As for the rest the international movement continues to march on in spite of all obstacles. In England the Central Trades Councils of Birmingham and Manchester, and through them the workers of the two most important manufacturing cities in the country, have just now directly affiliated to our Association. In Germany we are at present suffering government persecutions similar to those initiated by Louis Bonaparte in France a year ago. Our German friends, more than fifty of whom are in prison, are literally suffering for the international cause. They have been arrested and prosecuted because they opposed the policy of conquest with might and main and urged that the German people should fraternise with the French people. In Austria too many of our friends have been gaoled, but the movement is nevertheless making headway. In France our sections have everywhere been the soul of the resistance movement and constituted its strength against the invasion. They have seized power in the big cities of the South; and if Lyons, Marseilles, Bordeaux and Toulouse have acted with quite unprecedented energy, it was thanks to the efforts of the members of the International. Our organisation in Belgium is strong and our Belgian sections have just held their Sixth Regional Congress. In Switzerland the differences which arose some time ago among our sections seem to be on the wane. From America we have received the news of the affiliation of new French, German and Czech (Bohemian) sections and, besides, we continue to maintain fraternal relations with the Labour League, [4] the big organisation of American workers.

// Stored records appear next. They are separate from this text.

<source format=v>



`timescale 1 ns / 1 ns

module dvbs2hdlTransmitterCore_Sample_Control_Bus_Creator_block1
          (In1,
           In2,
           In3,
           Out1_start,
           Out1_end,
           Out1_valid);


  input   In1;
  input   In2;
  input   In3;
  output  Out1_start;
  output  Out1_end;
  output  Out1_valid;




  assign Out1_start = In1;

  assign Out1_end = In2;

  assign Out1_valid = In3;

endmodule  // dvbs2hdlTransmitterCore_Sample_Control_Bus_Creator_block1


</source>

Hoping soon to receive further news from you we are sending you our fraternal greetings.
For the General Council of the International Working Men’s Association
FE
1. Auguste Serraillier (1840-?) – leading figure in French and international working-class movement, member of General Council of First International (1869-72) and of Paris Commune, associate of Marx and Engels – Progress Publishers.
2. John Weston – carpenter then entrepreneur, took part in British labour movement, Owenist, member of General Council of First International – Progress Publishers.
3. Engels had in mind the Anales de la Sociedad Tipográfica Bonaerense, an Argentine workers’ paper published in 1871-72 – Progress Publishers.
4. The reference is to the National Labor Union formed in the USA at the National Labor Congress which was held in Baltimore in August 1866. Soon after it came into being the union established contacts with the International Working Men’s Association. The National Labor Union, which existed until 1872, played an important part in the creation of an independent labour movement in America, it fought for solidarity between Negro and white workers, for an eight-hour working day, and for equal rights for women workers – Progress Publishers.